Due to its short time to flower (14-18 days) and rapid maturation cycle (50-55 days), dwarf rapid-cycling brassica (Brassica napus) is under consideration as a candidate oilseed crop for NASA's Controlled Ecological Life Support Systems program. Recent work has focused on defining a set of optimum environmental conditions which permit increased crop yield in terms of g·m-2d-1 of edible biomass.

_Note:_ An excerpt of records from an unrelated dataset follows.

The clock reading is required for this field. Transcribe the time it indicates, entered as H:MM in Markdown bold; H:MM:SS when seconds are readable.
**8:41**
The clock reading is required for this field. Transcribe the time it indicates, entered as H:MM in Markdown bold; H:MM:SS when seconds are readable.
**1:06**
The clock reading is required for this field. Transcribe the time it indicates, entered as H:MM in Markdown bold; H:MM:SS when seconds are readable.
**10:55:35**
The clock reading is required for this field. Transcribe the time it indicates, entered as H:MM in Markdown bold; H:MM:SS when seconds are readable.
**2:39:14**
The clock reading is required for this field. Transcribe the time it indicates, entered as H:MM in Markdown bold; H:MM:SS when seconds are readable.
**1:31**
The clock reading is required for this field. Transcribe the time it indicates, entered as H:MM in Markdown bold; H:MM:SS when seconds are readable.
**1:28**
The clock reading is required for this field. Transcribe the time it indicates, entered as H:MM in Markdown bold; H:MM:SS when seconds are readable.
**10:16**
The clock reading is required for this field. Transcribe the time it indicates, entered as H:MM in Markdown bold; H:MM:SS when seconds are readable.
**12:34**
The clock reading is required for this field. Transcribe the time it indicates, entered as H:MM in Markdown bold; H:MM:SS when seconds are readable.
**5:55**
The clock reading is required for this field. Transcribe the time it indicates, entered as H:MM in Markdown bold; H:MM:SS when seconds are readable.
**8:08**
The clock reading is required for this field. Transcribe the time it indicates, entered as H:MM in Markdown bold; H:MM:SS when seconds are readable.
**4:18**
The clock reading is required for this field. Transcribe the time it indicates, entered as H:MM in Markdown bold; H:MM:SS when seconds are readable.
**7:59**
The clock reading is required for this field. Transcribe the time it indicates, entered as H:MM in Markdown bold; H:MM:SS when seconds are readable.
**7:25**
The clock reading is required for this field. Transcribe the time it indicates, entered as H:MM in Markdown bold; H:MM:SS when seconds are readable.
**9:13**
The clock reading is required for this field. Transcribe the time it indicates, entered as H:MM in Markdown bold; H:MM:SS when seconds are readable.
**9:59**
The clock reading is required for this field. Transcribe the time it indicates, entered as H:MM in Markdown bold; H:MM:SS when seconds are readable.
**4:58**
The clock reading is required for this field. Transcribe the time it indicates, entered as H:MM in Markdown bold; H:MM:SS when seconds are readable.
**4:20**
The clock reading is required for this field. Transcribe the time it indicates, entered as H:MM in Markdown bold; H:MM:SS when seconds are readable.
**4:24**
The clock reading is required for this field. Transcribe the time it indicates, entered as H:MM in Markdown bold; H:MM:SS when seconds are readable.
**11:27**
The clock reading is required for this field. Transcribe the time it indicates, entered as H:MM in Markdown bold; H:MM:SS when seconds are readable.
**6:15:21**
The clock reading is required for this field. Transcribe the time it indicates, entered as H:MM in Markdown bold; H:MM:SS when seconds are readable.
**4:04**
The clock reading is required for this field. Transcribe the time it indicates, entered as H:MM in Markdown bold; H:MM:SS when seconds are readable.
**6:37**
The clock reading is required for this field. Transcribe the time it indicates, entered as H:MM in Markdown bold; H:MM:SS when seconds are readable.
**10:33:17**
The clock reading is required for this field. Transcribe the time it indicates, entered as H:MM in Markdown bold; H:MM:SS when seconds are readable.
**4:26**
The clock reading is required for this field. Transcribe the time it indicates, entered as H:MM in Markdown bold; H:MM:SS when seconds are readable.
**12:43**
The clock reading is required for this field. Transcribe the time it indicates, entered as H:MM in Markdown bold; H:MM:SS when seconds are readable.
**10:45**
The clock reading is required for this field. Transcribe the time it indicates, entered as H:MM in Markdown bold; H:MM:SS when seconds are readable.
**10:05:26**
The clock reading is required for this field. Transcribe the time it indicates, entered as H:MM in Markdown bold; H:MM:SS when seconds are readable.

A wide range of environmental variables have been considered including lamp type, CO2 level, nutrient solution pH, and planting density. In addition, nitrogen nutrition regimes have been manipulated with respect to nitrogen concentration (2 to 30 mM), source (NH4 + and/or NO3 -), and time of stepwise changes in nitrogen level (day 14 to 28). The highest seed oil content (42% DW basis) has been found under limiting nitrogen levels (2 mM). However, the low nitrogen inhibits overall seed production potential. Different cultural techniques also have been compared, including solid-substrate, passive wicking hydroponics versus liquid culture systems. Trials are underway to assess crop growth and development under the “best set” scenario of environmental conditions. At present, the highest seed yield (10.6 g·m-2d-1) has been obtained using solid-substrate hydroponic systems under a combination of metal halide and high-pressure sodium lamps. Constant CO2 enrichment to 1000 μmol·mol-1 did not increase crop yield rate.

Research supported in part by NASA grant NAGW - 2329.